Here's a couple of passages from Ian McEwan's Saturday, a fine novel, which I'm just finishing up:
There are these rare moment when musicians touch something sweeter that they've ever found before in rehearsals or performance, beyond the merely collaborative or technically proficient, when their expression becomes as easy and graceful as friendship or love. This is when they give us a glimpse of what we might be, of our best selves, and of an impossible world in which you give everything you have to others, but lose nothing of youself. Out in the real world there exist detailed plans, visionary projects for peaceable relams, all conflicts resolved, happiness for everyone, for ever--mirages for which people are prepared to die and kill. Christ's kingdom on earth, the worker's paradise, the ideal Islamic state. But only in music, and only on rare occasions, does the curtain actually lift on this dream of community, and it's tantalisingly conjured, before fading away with the last notes.And a few pages later, a description of how, perhaps, we all feel these days:
Have his anxieties been making a fool of him? It's part of the new order, this narrowing of freedom, of his right to roam. Not so long ago his thoughts ranged more unpredictably, over a longer list of subjects. He suspects he's becoming a dupe, the willing febrile consumer of news fodder, opinion, speculation, and of all the crumbs the authorities let fall. He's a docile citizen, watching Leviathan grow stronger while he creeps under its shadow for protection. This Russian plane flew right into his insomnia, and he's been only too happy to let the story and every little nervous shirt of the daily news process colour his emotional state. It's an illusion, to believe himself active in the story.

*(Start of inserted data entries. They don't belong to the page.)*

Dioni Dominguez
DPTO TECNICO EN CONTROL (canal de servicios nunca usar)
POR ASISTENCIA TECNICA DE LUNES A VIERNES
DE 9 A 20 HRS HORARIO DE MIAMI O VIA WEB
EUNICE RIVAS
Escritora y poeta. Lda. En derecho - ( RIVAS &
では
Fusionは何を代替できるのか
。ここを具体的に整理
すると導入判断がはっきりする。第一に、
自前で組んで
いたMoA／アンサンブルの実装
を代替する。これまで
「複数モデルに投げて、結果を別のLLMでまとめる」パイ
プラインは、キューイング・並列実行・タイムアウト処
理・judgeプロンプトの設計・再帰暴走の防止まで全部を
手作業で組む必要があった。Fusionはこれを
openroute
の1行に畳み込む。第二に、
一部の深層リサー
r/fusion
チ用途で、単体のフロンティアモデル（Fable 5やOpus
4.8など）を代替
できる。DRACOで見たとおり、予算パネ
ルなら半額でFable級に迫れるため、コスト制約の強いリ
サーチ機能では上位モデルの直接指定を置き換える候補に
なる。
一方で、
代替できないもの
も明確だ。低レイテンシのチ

Does he think he's contributing something, watching news programmes, or lying on his back on the sofa on Saturday afternoons, reading more opinion columns of ungrounded certainties, more long articles about what really lies behind this or that development, or about what is most surely going to happen next, predictions forgotten as soon as they are read, well before events disprove them? ... He's lost the habits of scepticism, he's becoming dim with contradictory opinion, he isn't thinking clearly, and just as bad, he senses he isn't thinking independently.Emphasis mine throughout.
Say what you like about Noam Chomsky, I think his idea of "manufactured consent" delivers a sharp ring of truth. That second passage from McEwan illustrates perfectly the way our thinking is constrained by the information (accurate or inaccurate) that we're flooded with via the government in (perhaps unwitting) concert with the media.